(Page images and extracted text)
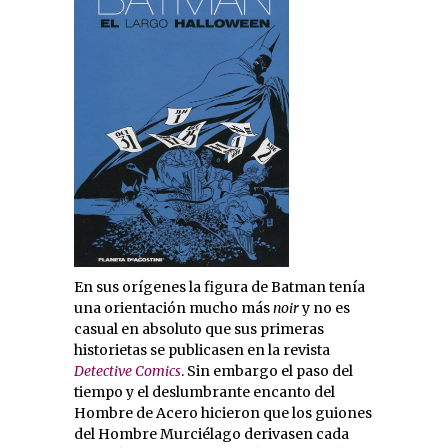
En sus orígenes la figura de Batman tenía
una orientación mucho más
noir
y no es
casual en absoluto que sus primeras
historietas se publicasen en la revista
Detective Comics
. Sin embargo el paso del
tiempo y el deslumbrante encanto del
Hombre de Acero hicieron que los guiones
del Hombre Murciélago derivasen cada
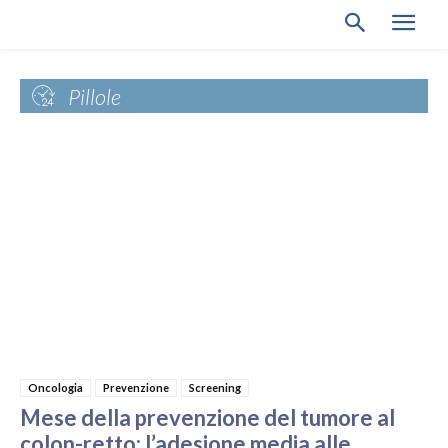
Pillole
Oncologia
Prevenzione
Screening
Mese della prevenzione del tumore al
colon-retto: l’adesione media alle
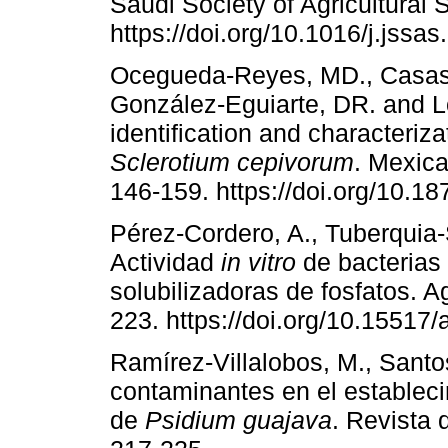
Saudi Society of Agricultural 
https://doi.org/10.1016/j.jssa
Ocegueda-Reyes, MD., Casas-So
González-Eguiarte, DR. and Ló
identification and characteriza
Sclerotium cepivorum
. Mexica
146-159. https://doi.org/10.1
Pérez-Cordero, A., Tuberquia-
Actividad
in vitro
de bacterias 
solubilizadoras de fosfatos.
223. https://doi.org/10.15517
Ramírez-Villalobos, M., Santo
contaminantes en el establec
de
Psidium guajava
. Revista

• [WHAT TO PRODUCE]:
Report each line in the preceding entries that holds the string "Hombre".

• [EXERCISE SOLUTION]:
Hombre de Acero hicieron que los guiones
del Hombre Murciélago derivasen cada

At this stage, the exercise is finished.